The metaphor is straightforward. If you drive past a field of cows, you do not notice them. They are all the same. But if one cow is purple, you stop the car. That is what a remarkable product does: it makes people stop and tell someone else about it.

Godin wrote this book in 2003, when traditional advertising was still the dominant marketing channel. His argument was that advertising was losing its effectiveness because there was too much of it and people had learned to tune it out. The alternative was not better ads but better products, products so remarkable that customers did the marketing for you.

The book is short, about 160 pages, and written in Godin’s signature style: fast, punchy, and packed with examples. He profiles companies and products that succeeded by being remarkable (the Aeron chair, JetBlue, Starbucks) and those that failed by being safe (he is less kind to these, and many of the companies he criticized have since disappeared, which supports his argument).

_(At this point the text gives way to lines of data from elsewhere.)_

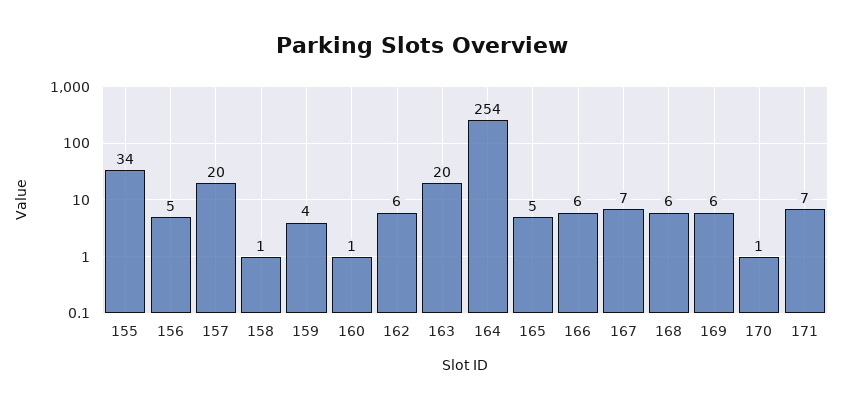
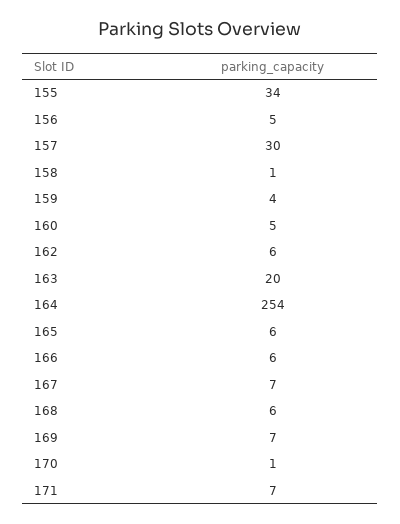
157: 20 -> 30
160: 1 -> 5
165: 5 -> 6
169: 6 -> 7

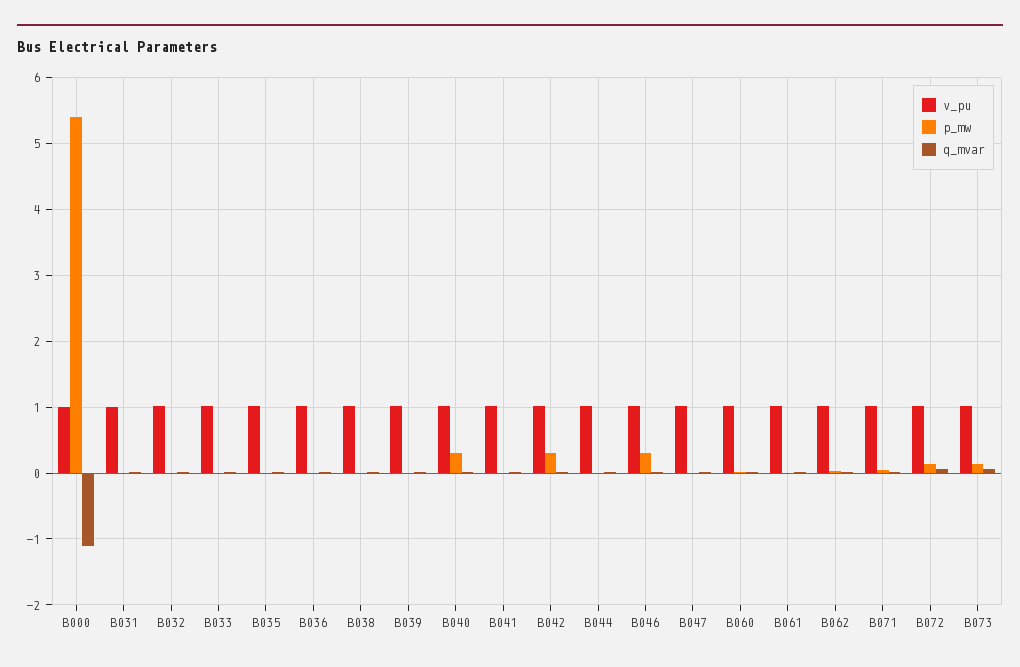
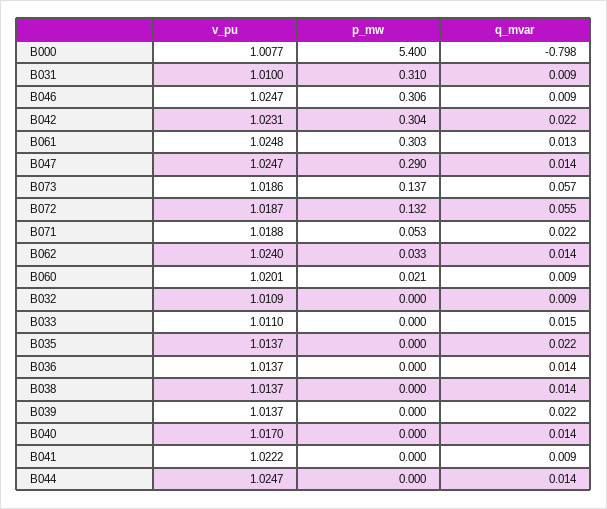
q_mvar, B000: -1.1 -> -0.798
p_mw, B031: 0 -> 0.31
p_mw, B040: 0.3 -> 0
p_mw, B047: 0 -> 0.29
p_mw, B061: 0 -> 0.303

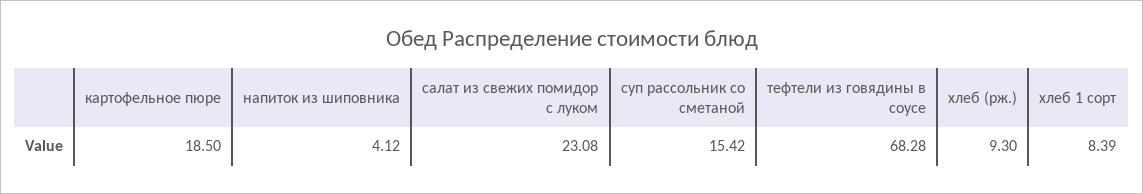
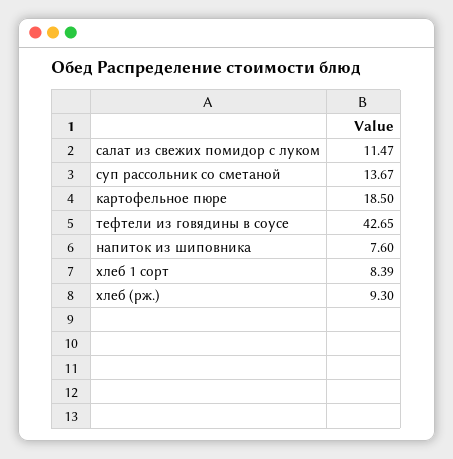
напиток из шиповника: 4.12 -> 7.6
салат из свежих помидор с луком: 23.08 -> 11.47
суп рассольник со сметаной: 15.42 -> 13.67
тефтели из говядины в соусе: 68.28 -> 42.65

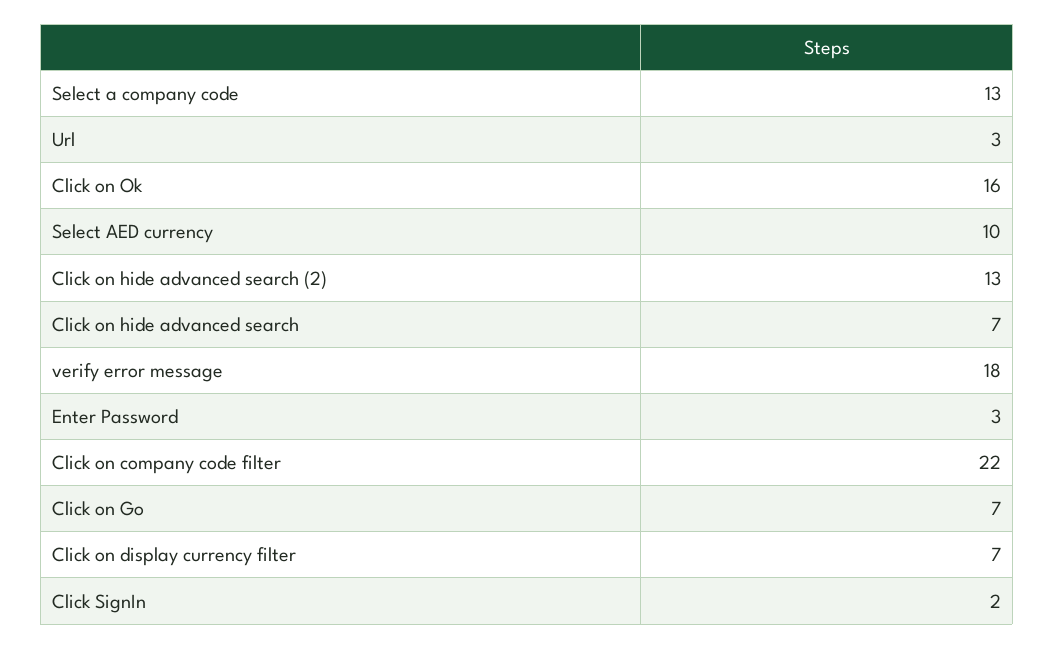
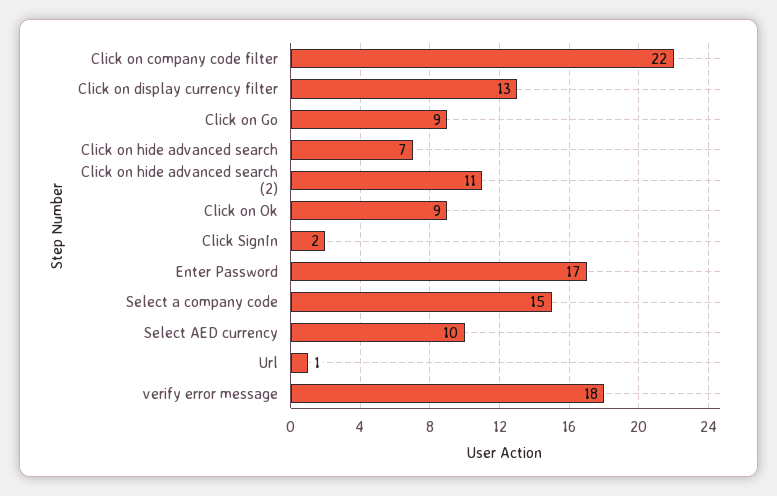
Select a company code: 13 -> 15
Url: 3 -> 1
Click on Ok: 16 -> 9
Click on hide advanced search (2): 13 -> 11
Enter Password: 3 -> 17
Click on Go: 7 -> 9
Click on display currency filter: 7 -> 13

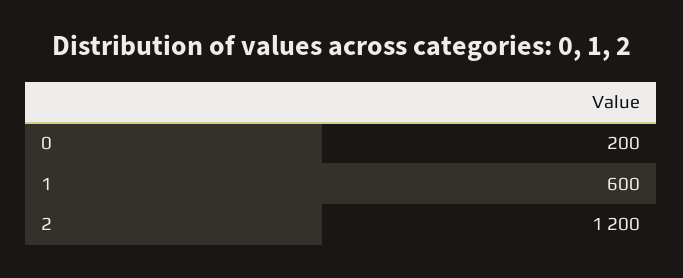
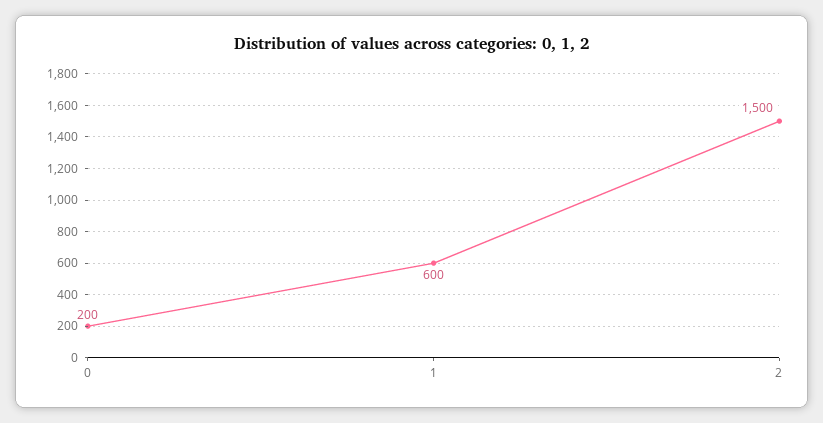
2: 1200 -> 1500

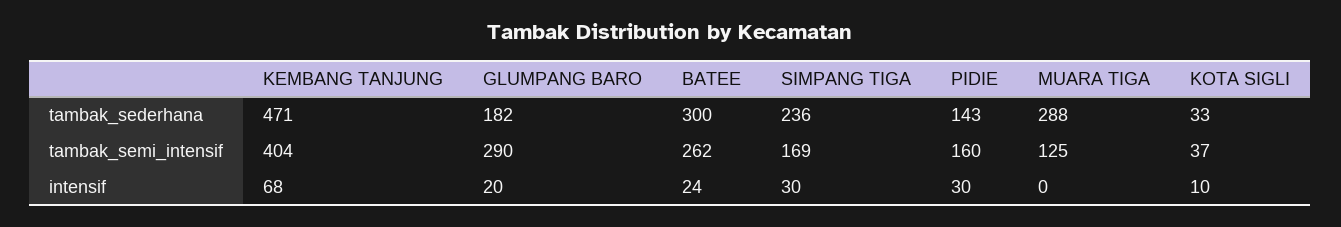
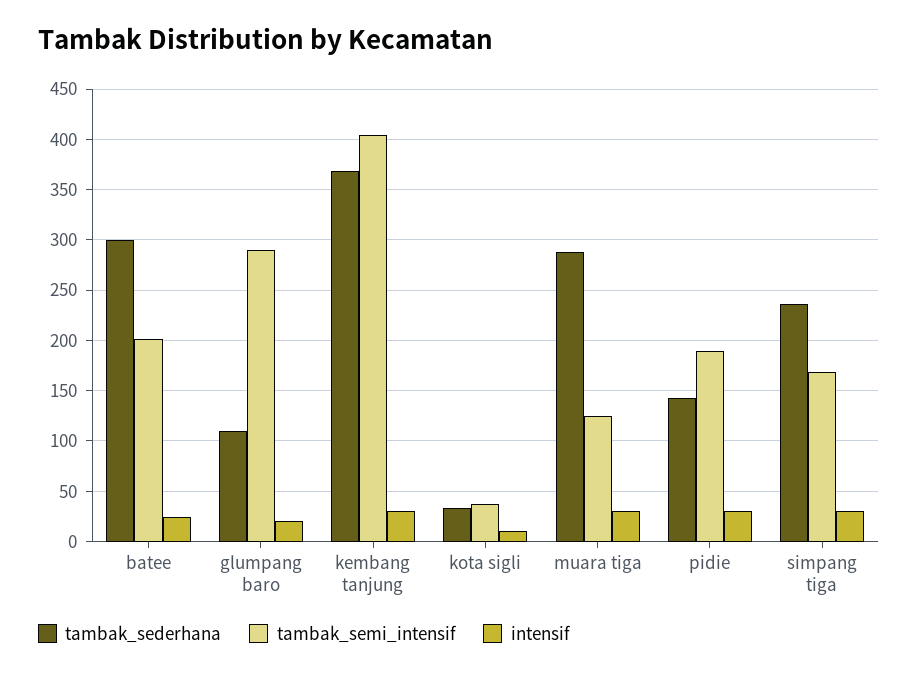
tambak_sederhana, KEMBANG TANJUNG: 471 -> 370
tambak_sederhana, GLUMPANG BARO: 182 -> 110
tambak_semi_intensif, BATEE: 262 -> 200
tambak_semi_intensif, PIDIE: 160 -> 190
intensif, KEMBANG TANJUNG: 68 -> 30
intensif, MUARA TIGA: 0 -> 30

Godin does not provide a formula for being remarkable. His position is that a formula would defeat the purpose, because following a formula produces predictable results, which is the opposite of remarkable. Instead, he argues for a mindset: when designing a product, ask whether it is worth talking about. If the honest answer is no, do not ship it.

The criticism of the book is that it is easier to say “be remarkable” than to do it, and that many of the examples involve companies with significant resources or unusual circumstances. Godin would probably agree but argue that the mindset is what matters, not the specific execution.

For founders, the book is a useful filter. Before launching anything, ask: would a customer tell a friend about this? If not, you have a marketing problem that no amount of advertising spend will fix.

At about 160 pages, the book reads in a couple of hours. It is one of Godin’s best-known works and remains relevant despite being over 20 years old.